*Task to complete*. In the records below, find the line with "way as before." and the line with "### Sometimes There Is A Way Out". Print both exactly, along with every line between them, and no other line.

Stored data
════════

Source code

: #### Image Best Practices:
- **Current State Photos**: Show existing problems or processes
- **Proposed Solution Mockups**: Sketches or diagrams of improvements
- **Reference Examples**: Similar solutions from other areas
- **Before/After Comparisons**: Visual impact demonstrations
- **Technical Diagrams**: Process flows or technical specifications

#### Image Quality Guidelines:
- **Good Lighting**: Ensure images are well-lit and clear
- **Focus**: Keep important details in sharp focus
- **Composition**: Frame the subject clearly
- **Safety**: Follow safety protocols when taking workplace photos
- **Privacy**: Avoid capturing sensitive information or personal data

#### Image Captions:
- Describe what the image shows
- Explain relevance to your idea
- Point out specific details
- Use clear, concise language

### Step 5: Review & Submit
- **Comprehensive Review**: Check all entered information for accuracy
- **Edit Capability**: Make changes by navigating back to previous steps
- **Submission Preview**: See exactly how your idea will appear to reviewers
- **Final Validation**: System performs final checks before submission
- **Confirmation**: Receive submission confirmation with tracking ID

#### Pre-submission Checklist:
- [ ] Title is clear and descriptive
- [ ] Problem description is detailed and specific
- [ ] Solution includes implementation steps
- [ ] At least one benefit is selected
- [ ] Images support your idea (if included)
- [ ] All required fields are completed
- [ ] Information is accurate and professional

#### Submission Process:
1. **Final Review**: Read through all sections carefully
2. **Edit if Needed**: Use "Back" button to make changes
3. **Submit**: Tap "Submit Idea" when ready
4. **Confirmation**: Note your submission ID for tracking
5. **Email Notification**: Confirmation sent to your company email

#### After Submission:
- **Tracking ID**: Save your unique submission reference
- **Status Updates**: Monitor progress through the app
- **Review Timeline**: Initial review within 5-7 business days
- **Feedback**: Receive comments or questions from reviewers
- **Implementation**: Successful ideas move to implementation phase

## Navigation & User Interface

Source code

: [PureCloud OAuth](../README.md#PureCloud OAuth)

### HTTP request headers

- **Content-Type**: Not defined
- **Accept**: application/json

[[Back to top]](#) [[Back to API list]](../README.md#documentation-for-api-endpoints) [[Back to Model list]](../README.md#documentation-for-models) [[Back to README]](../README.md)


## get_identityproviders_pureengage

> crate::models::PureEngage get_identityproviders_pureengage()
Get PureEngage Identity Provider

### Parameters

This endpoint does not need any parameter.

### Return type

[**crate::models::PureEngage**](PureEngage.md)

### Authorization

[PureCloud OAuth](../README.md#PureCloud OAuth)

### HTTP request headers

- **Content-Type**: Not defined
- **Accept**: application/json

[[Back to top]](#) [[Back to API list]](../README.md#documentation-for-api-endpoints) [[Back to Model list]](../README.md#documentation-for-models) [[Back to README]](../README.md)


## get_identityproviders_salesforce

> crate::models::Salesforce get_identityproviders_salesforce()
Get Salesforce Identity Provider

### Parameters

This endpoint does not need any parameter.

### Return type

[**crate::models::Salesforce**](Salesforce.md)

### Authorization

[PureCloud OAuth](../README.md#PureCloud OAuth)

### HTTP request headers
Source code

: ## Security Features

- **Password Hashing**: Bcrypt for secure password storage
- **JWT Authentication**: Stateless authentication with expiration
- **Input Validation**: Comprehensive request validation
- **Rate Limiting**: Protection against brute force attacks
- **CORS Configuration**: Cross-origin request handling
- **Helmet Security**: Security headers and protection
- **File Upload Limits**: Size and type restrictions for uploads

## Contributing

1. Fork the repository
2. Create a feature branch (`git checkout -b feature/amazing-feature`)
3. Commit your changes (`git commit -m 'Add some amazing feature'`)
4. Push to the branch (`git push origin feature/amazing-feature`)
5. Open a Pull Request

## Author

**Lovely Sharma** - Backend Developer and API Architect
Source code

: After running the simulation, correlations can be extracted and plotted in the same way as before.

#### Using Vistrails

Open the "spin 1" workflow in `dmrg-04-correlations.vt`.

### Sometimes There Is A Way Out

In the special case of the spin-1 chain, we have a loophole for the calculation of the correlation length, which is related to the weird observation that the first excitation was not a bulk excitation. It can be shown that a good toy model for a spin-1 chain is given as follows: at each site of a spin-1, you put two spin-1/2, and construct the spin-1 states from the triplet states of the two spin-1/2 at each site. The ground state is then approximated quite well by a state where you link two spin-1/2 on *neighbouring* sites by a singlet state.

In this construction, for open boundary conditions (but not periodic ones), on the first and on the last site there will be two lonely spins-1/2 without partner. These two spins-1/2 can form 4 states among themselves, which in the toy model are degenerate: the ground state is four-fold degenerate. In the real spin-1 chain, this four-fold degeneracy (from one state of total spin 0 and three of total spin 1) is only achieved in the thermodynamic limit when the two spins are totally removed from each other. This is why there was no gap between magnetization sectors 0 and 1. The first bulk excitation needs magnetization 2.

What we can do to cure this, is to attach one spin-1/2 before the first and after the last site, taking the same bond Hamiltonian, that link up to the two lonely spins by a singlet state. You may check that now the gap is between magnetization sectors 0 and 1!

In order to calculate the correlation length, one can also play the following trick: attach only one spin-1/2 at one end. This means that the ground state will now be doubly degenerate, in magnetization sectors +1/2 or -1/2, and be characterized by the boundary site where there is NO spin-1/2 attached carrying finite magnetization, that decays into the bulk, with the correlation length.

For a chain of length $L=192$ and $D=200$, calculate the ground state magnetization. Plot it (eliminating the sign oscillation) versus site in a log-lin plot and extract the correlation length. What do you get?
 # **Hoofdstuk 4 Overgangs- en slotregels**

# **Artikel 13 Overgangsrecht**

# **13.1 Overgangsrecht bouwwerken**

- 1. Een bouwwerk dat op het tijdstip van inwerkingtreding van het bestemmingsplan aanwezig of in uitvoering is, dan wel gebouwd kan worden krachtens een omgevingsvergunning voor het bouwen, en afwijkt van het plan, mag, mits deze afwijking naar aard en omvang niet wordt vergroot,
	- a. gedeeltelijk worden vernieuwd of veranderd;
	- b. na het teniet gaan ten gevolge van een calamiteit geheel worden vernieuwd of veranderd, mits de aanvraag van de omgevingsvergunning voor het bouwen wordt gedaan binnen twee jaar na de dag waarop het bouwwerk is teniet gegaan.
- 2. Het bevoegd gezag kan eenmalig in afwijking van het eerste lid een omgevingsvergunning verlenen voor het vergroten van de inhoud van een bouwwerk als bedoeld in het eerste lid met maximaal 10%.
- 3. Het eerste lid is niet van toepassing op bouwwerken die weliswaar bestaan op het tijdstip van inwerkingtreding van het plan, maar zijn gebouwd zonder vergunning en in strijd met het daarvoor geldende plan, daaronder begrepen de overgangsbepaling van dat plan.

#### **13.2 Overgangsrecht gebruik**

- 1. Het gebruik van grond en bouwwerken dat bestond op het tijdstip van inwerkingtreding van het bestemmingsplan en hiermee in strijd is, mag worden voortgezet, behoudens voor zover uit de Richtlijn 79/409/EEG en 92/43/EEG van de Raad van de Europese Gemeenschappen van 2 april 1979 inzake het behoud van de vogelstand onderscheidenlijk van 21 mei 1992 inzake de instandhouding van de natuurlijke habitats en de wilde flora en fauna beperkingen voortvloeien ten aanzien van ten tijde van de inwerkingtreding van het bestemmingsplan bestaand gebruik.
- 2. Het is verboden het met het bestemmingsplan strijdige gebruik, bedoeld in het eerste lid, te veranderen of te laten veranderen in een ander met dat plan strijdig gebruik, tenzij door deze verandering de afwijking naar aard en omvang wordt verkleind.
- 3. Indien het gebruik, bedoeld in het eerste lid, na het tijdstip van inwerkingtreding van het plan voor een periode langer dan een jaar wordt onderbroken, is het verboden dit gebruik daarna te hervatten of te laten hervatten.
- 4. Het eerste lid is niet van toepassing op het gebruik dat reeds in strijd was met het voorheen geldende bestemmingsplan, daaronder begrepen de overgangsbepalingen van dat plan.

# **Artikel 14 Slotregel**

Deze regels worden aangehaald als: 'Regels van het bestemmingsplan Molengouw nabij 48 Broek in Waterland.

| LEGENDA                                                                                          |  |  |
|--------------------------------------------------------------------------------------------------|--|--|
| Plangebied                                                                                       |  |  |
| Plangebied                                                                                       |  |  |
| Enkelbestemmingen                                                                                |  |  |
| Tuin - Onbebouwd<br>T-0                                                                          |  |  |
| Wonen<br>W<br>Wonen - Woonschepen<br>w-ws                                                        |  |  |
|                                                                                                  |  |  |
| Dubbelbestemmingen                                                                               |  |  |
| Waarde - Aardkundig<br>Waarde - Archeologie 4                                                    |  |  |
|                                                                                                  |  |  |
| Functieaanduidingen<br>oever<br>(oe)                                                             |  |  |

════════

*Reply*.
: After running the simulation, correlations can be extracted and plotted in the same way as before.

#### Using Vistrails

Open the "spin 1" workflow in `dmrg-04-correlations.vt`.

### Sometimes There Is A Way Out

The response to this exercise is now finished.